Below are three of the most common and often most daunting challenges.
1. An Unwillingness to Conceptualise the Change as Starting Over
How much did you know about the military when you first joined? Maybe a few basic principles from books or from what friends and relatives told you, but not much else. Fully integrating took months of training and acclimatisation, and moving up the ranks took years. Every step of the process taught something new and helped you perfect your craft to where you could consider yourself an expert.
It is critical for veterans to understand that when they join the civilian workforce, they are, very often, taking a step back. Their obligations will be less demanding, and they will likely find themselves with less authority and responsibility. Accepting this is critical to keeping a clear, realistic perspective.
2. Social Media and Networks
Scoffing at Myspace or Facebook was the thing to do back when the platforms first hit the scene, as it was not outrageous to assume they were passing fads. What began as a fun way to connect with others online has, over the past several years, become a ubiquitous cultural phenomenon that has thoroughly captured the workplace.
If you were born in the 1980s or after, regardless of whether you are a veteran, you are likely, at the very least, an advanced social media user. What you may not have, however, is a solid Linkedin profile with a large network. Many vets struggle with the fact that so much of finding work nowadays comes down to networking, and it takes time to build and cultivate.

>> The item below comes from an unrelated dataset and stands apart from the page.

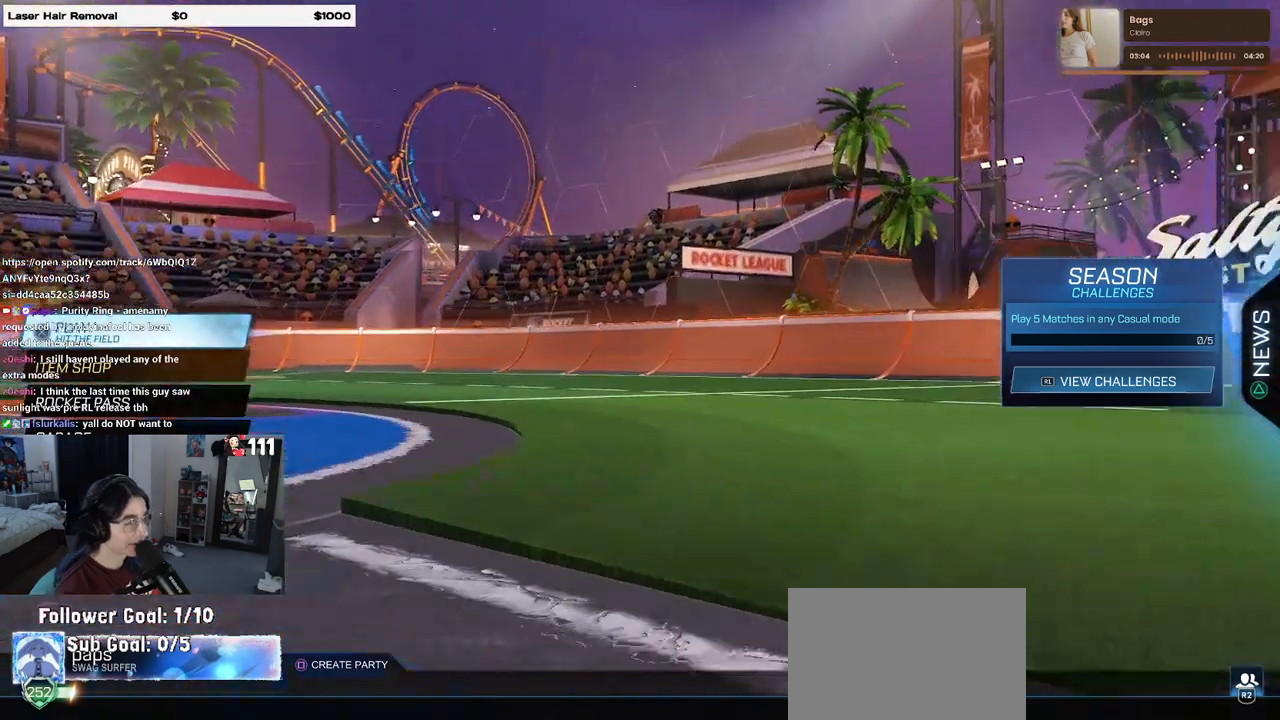
{"buttons": [], "left_stick": "center", "right_stick": "center", "events": []}
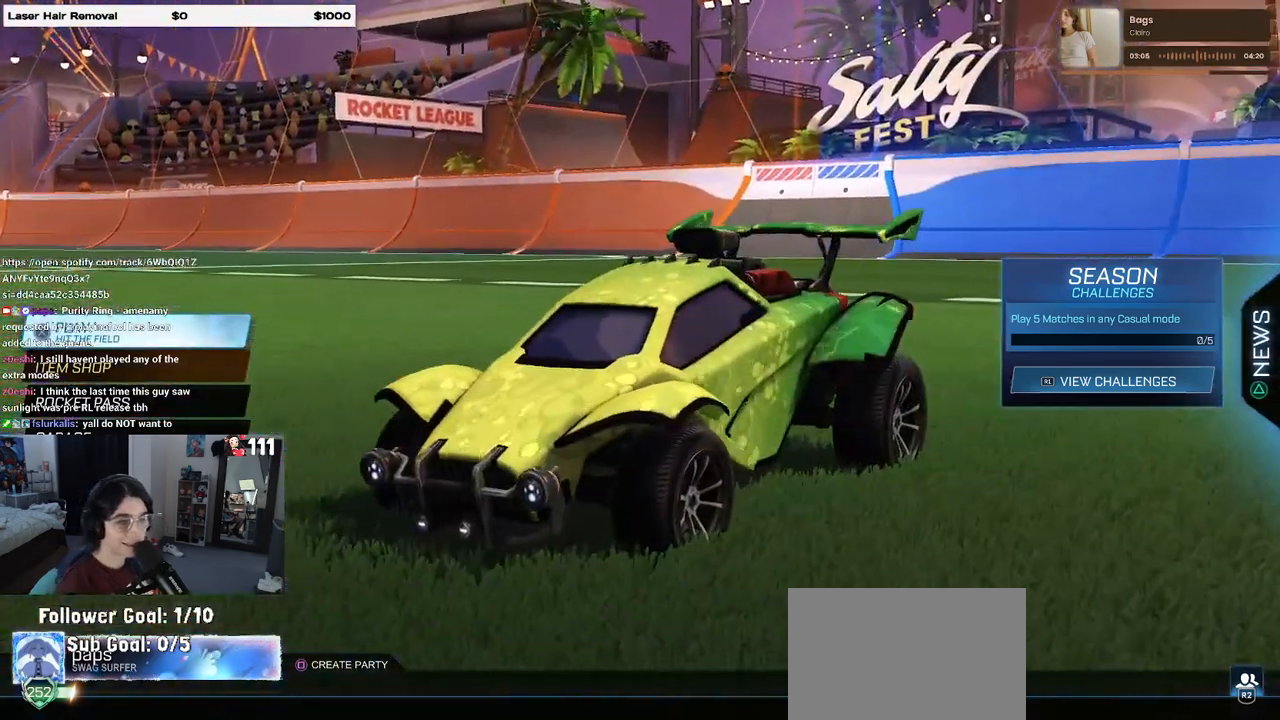
{"buttons": [], "left_stick": "center", "right_stick": "center", "events": [[183, "CROSS", "down"], [267, "CROSS", "up"]]}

3. Getting the Resume Right
How can you fit the breadth and depth of your professional and military experience onto a single piece of paper? The short answer is you don’t. The goal is to cherry-pick your military occupations and duties that are most relevant to the job you are going for. If you have previous civilian workforce experience to draw upon, include that too.

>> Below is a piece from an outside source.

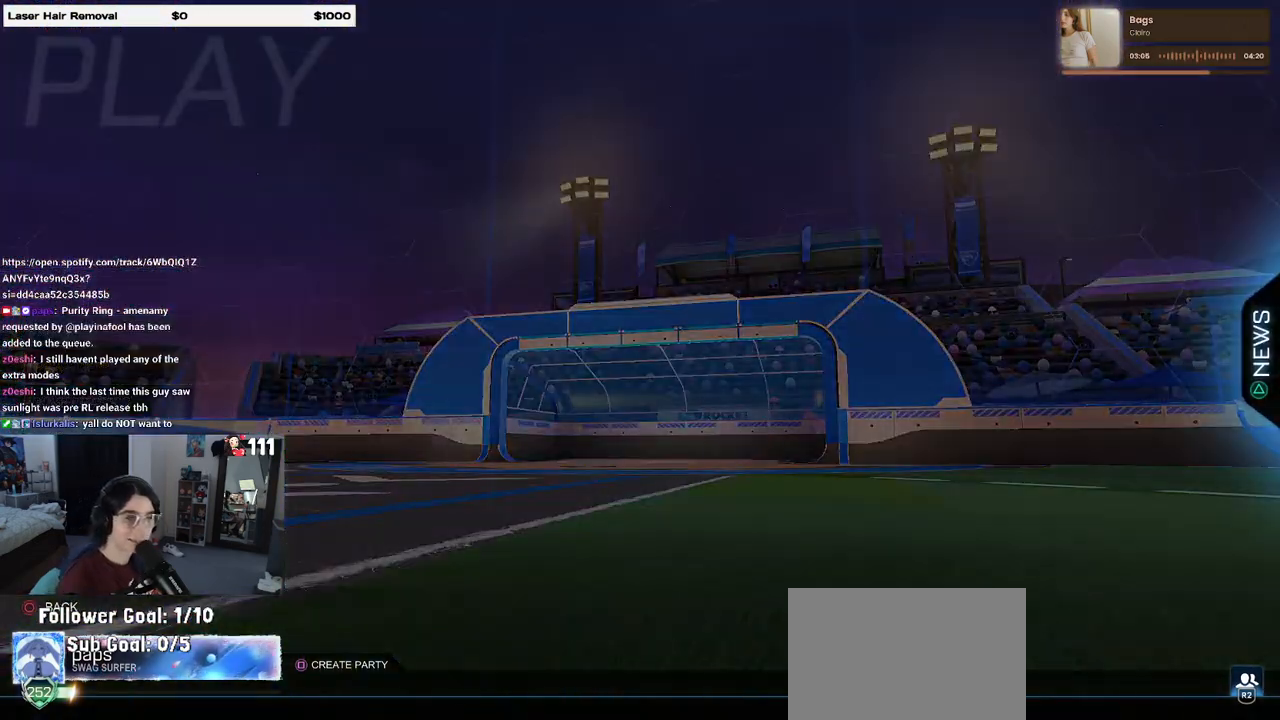
{"buttons": [], "left_stick": "center", "right_stick": "center", "events": []}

That means you may need to generate a number of resumes/CVs for various applications. A resume that clearly outlines what in your background is relevant to the open position will be more appealing to an employer than a laundry list of unrelated accomplishments. A lack of resume experience is easy to spot when someone uses the same resume and cover letter to apply for different positions, especially if they are in different industries.
It is hard to make universal statements about life post-military and the trials and tribulations of the labour market because different people have different experiences. There are some recurring issues that veterans encounter, however, and knowing what to expect prior to wading into the job search can mean the differences between perseverance and gainful employment and demoralisation.